A common source of confusion: acceleration does not mean "speeding up." An object is accelerating if the magnitude and/or direction of the object's velocity are changing. A car slowing down is accelerating (the velocity magnitude is changing). A satellite moving at constant speed in a circle is accelerating (the velocity direction is changing). Only an object with constant speed moving in a straight line has zero acceleration.
When the acceleration vector points in the same direction as the velocity vector, the object speeds up. When the acceleration vector points opposite to the velocity vector, the object slows down. When the acceleration vector is perpendicular to the velocity vector, the object changes direction without changing speed.
MisconceptionStudents often believe that a negative acceleration means the object is slowing down. A negative acceleration simply means the acceleration points in the negative direction. If the object is also moving in the negative direction, it is actually speeding up.
Exam TipCompare the signs of velocity and acceleration. Same sign → speeding up. Opposite signs → slowing down.

Worked Example: Braking Acceleration
A bus travelling at 18 m/s east applies its brakes and comes to rest in 6.0 s. Taking east as positive, find the average acceleration.
Step-by-step solution:
Equation used
$${\vec{a}}_{avg}=\frac{{\vec{v}}_{f}-{\vec{v}}_{i}}{\Delta t}$$
Given
$${\vec{v}}_{i}=+18\text{ m/s}$$
$${\vec{v}}_{f}=0\text{ m/s}$$
$$\Delta t=6.0\text{ s}$$
Substitution:
$${\vec{a}}_{avg}=\frac{0-18}{6.0}$$
$${\vec{a}}_{avg}=\frac{-18}{6.0}$$
$${\vec{a}}_{avg}=-3.0{\text{ m/s}}^{2}$$
The negative sign means the acceleration is directed west — opposite to the initial velocity. Because velocity and acceleration point in opposite directions, the bus is slowing down.

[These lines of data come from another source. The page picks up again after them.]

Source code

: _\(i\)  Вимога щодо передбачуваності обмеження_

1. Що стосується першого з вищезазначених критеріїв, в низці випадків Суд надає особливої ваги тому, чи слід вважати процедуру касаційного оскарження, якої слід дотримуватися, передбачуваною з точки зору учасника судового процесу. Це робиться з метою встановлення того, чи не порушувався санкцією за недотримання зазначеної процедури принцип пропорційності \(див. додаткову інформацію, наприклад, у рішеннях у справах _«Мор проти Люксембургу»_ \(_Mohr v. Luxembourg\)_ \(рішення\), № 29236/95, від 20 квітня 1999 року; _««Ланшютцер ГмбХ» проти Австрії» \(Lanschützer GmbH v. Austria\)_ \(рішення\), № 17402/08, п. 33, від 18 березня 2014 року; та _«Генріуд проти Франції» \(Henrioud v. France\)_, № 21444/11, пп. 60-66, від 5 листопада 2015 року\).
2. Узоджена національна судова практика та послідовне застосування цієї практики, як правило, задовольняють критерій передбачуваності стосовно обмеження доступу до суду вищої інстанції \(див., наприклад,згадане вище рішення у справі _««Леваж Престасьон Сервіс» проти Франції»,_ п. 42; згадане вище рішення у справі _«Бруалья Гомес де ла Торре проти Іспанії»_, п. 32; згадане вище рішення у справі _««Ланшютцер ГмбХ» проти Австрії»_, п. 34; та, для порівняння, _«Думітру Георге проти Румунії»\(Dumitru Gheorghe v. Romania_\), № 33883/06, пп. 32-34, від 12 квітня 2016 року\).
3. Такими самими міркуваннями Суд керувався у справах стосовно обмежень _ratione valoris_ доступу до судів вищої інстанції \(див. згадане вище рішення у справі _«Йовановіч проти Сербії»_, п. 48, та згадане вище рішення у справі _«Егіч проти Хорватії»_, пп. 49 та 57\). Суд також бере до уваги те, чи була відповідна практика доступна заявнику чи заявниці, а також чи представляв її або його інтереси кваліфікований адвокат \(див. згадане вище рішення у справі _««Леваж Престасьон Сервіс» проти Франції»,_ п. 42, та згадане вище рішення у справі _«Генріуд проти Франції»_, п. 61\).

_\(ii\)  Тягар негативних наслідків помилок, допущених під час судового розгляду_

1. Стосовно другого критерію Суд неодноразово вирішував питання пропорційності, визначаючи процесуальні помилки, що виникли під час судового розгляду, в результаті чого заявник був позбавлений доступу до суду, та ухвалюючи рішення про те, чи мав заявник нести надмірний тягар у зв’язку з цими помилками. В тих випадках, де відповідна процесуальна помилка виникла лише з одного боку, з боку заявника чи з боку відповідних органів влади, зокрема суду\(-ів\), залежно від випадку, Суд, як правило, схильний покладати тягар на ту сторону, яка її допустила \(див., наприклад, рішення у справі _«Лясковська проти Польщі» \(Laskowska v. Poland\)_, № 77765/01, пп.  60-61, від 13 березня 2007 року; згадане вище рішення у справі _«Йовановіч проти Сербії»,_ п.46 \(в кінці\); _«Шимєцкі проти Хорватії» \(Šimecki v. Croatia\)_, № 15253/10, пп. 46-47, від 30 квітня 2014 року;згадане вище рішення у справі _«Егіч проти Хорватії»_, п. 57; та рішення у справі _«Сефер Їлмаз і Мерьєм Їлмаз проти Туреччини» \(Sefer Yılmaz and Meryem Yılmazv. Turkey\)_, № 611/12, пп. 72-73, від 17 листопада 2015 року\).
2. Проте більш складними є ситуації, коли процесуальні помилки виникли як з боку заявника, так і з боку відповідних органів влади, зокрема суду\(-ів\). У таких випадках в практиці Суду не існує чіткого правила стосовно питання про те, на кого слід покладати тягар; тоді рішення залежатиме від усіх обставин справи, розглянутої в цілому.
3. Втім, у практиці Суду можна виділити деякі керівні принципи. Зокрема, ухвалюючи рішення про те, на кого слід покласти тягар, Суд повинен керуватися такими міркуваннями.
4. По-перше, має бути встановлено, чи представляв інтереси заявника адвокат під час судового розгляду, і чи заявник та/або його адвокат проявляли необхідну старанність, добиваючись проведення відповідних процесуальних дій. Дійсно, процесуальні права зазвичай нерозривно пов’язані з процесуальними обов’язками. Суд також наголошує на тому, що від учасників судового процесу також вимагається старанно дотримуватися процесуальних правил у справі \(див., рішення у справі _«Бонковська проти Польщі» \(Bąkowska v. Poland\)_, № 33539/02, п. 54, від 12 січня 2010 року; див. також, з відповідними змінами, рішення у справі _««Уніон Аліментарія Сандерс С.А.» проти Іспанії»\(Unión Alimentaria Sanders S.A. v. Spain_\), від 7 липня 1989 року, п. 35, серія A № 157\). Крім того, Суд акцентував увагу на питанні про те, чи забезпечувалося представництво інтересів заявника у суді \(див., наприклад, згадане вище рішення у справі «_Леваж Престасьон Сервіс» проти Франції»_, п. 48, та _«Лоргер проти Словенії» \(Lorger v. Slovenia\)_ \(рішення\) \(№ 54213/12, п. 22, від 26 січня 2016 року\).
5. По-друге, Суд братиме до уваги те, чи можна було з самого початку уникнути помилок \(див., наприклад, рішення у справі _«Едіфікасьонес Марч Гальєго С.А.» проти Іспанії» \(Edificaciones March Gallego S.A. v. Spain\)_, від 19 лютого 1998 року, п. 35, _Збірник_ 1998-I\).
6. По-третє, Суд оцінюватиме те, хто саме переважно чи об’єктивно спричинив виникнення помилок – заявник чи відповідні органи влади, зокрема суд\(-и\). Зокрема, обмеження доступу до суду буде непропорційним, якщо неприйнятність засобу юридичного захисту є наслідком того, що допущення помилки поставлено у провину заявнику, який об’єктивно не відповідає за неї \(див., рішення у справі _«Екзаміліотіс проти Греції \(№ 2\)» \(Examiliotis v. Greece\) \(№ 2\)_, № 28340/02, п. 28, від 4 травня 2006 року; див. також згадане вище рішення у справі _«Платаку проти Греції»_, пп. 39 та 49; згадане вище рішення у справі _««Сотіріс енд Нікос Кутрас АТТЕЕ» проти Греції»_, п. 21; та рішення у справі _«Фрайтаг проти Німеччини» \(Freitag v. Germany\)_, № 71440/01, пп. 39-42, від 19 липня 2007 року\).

Instantaneous Values from Small Time Intervals
Averages calculated over an entire trip can hide what happens moment to moment. Instantaneous velocity is the velocity of an object at a single instant in time, and instantaneous acceleration is the acceleration at a single instant.

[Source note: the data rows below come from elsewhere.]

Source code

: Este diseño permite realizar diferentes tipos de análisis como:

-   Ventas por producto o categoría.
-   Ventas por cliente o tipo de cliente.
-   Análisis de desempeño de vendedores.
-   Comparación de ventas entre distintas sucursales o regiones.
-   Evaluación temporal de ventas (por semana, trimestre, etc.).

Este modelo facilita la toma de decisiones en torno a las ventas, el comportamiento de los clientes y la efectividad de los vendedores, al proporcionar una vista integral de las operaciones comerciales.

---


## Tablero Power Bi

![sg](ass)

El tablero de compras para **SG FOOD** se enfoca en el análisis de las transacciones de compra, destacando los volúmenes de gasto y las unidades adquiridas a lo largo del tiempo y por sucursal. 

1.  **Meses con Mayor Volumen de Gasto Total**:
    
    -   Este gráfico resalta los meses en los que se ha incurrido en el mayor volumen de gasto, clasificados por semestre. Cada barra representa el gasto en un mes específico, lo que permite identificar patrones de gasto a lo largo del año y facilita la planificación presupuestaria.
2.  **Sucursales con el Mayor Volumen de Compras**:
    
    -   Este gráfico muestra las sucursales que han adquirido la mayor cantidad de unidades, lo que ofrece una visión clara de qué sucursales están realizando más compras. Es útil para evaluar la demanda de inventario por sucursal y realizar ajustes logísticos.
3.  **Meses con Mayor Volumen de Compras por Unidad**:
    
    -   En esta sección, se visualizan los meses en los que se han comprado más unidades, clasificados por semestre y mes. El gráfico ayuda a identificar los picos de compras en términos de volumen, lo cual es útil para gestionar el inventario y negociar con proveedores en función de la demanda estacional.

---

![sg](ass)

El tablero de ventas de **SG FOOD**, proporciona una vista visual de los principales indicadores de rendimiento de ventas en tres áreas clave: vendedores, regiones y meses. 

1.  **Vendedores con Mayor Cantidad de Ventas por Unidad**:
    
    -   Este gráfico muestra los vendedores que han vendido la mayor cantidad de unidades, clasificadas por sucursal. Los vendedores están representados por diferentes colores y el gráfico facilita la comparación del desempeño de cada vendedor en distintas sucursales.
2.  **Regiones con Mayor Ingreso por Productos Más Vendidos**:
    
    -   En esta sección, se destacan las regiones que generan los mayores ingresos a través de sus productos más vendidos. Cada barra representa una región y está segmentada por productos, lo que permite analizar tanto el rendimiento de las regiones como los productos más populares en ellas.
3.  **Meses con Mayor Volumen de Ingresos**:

Calculating average velocity or average acceleration over a very small time interval yields a value that is very close to the instantaneous value. As the time interval $\Delta t$ shrinks toward zero, the average and instantaneous values converge. On a position-time graph, instantaneous velocity equals the slope of the tangent line at that point. On a velocity-time graph, instantaneous acceleration equals the slope of the tangent line at that point.
This idea bridges algebra-based physics and calculus-based physics. For the AP exam, the key practical skill is recognising that a tangent-line slope on a graph gives the instantaneous rate of change.

QUICK RECAP
Key Points
- The object model treats a real object as a point with mass and charge.

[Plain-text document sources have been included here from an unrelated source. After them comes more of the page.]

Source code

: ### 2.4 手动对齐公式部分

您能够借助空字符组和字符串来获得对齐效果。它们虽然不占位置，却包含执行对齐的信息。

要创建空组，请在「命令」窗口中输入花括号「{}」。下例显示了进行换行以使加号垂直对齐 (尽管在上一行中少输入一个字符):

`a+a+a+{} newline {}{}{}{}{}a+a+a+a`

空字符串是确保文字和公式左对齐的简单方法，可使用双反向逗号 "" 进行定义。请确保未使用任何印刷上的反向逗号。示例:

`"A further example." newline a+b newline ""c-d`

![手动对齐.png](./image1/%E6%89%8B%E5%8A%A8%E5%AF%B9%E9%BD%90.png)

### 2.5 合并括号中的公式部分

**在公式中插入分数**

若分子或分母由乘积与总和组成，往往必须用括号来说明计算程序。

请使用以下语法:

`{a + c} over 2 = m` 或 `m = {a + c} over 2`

- Displacement is the change in position: $\vec{d}={x}_{f}-{x}_{i}$.
- Displacement is a vector; distance is a scalar.
- Average velocity equals displacement divided by time interval.
- Average speed equals total distance divided by total time.
- Average acceleration equals change in velocity divided by time interval.
- Acceleration is nonzero when speed changes, direction changes, or both.
- Same sign for $\vec{v}$ and $\vec{a}$ → speeding up.
- Opposite signs for $\vec{v}$ and $\vec{a}$ → slowing down.
- Negative acceleration does not automatically mean slowing down.
- Shrinking $\Delta t$ toward zero gives instantaneous values.
- Instantaneous velocity is the tangent-line slope on a position-time graph.
- Instantaneous acceleration is the tangent-line slope on a velocity-time graph.
CAN I...? PROGRESS CHECK
Self-Assessment
- Calculate displacement given initial and final positions, including correct sign?
- Distinguish between distance and displacement in a round-trip scenario?
- Calculate average velocity and explain why it differs from average speed?
- Calculate average acceleration from initial and final velocities over a time interval?
- Determine whether an object is speeding up or slowing down from the signs of velocity and acceleration?
- Explain why a satellite at constant speed still has nonzero acceleration?
- Use a tangent line on a curved graph to find an instantaneous value?